… und unsern lieben Nachbarn auch!

Im Publikum bin ich nicht allein auf dieser Welt. Deswegen grüße ich meine Sitznachbarin nett, wenn ich mich setze. Immerhin muss ich den ganzen Abend nah neben einem völlig fremden Menschen sitzen und wünsche mir eine entspannte Atmosphäre. Wenn ich zu zweit bin, teile ich mir die mittlere Armlehne mit meinem Schatz. Ich bestehe nicht bräsig auf beiden Armlehnen, denn meine Nachbarin möchte vielleicht auch eine Armlehne belegen.

Natürlich sind es immer die anderen, deren Benehmen mich stört. Muss sich der da so weit vorbeugen? Ich sehe nur die halbe Bühne! Zu meinem eigenen Trost weiß ich, dass die meisten irgendwann in ihre Rückenlehne sinken. Geflüster hier, leise Kommentare dort. Meist geben die Schwatzdrosseln nach der Ouvertüre Ruhe. Oder zischel ich vorbeugend mal in deren Richtung?
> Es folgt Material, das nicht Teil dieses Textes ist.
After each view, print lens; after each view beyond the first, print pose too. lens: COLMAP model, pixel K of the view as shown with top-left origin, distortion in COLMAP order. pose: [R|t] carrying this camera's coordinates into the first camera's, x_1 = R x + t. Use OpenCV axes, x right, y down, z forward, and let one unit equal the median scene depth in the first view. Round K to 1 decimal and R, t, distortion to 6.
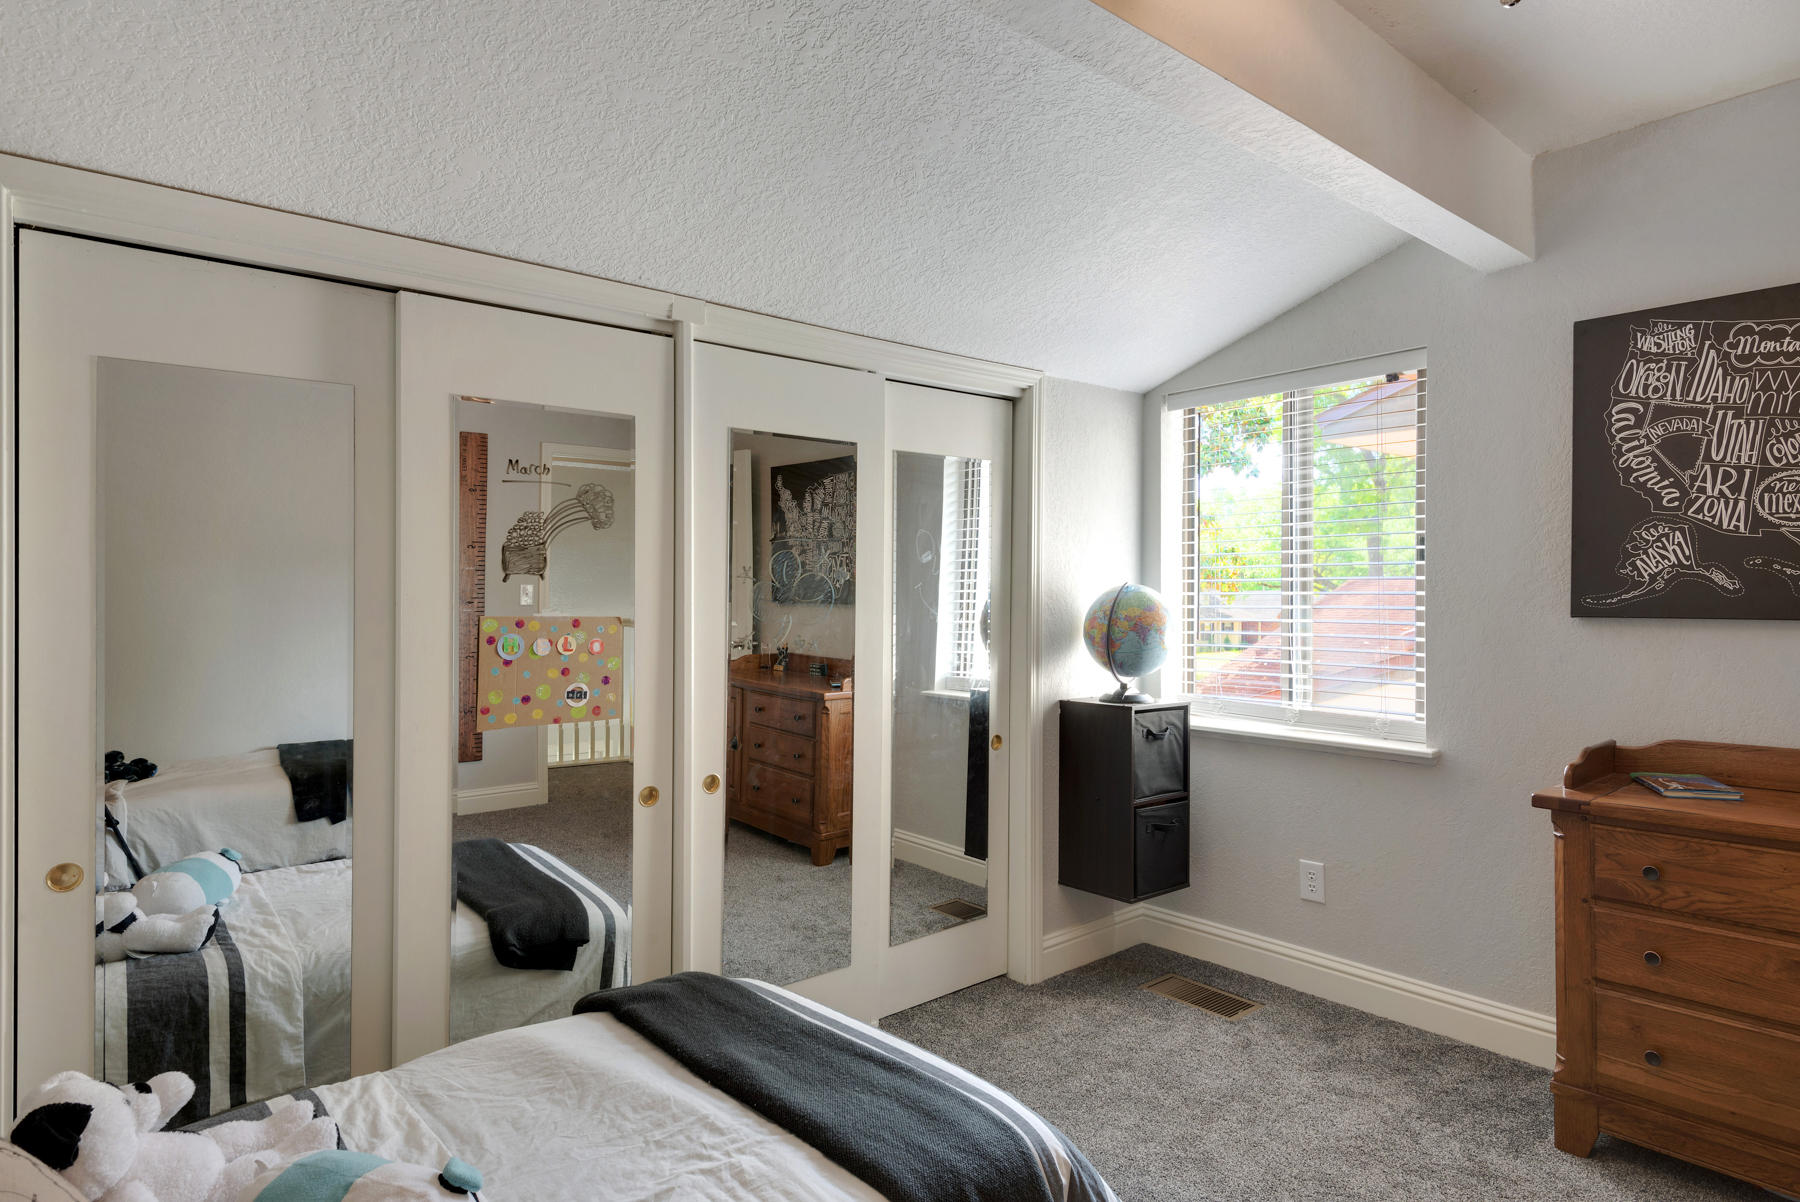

Also, ich genieße meinen Abend ohne Smartphone. Das leuchtende Display da vorne stört mich kolossal. Wie gesagt, es sind immer die anderen. Reißt mich beim Schlussapplaus die exzellente künstlerische Darbietung vom Sitz? Oder will ich zeigen, dass es mir der Kartenpreis im Parkett heute wert war? Huch, was will denn der da hinter mir? Ich soll mich setzen? Mir schwant, dass er beim Applaus die Kehrseite von meinem Partner und mir nah vorm Gesicht hat.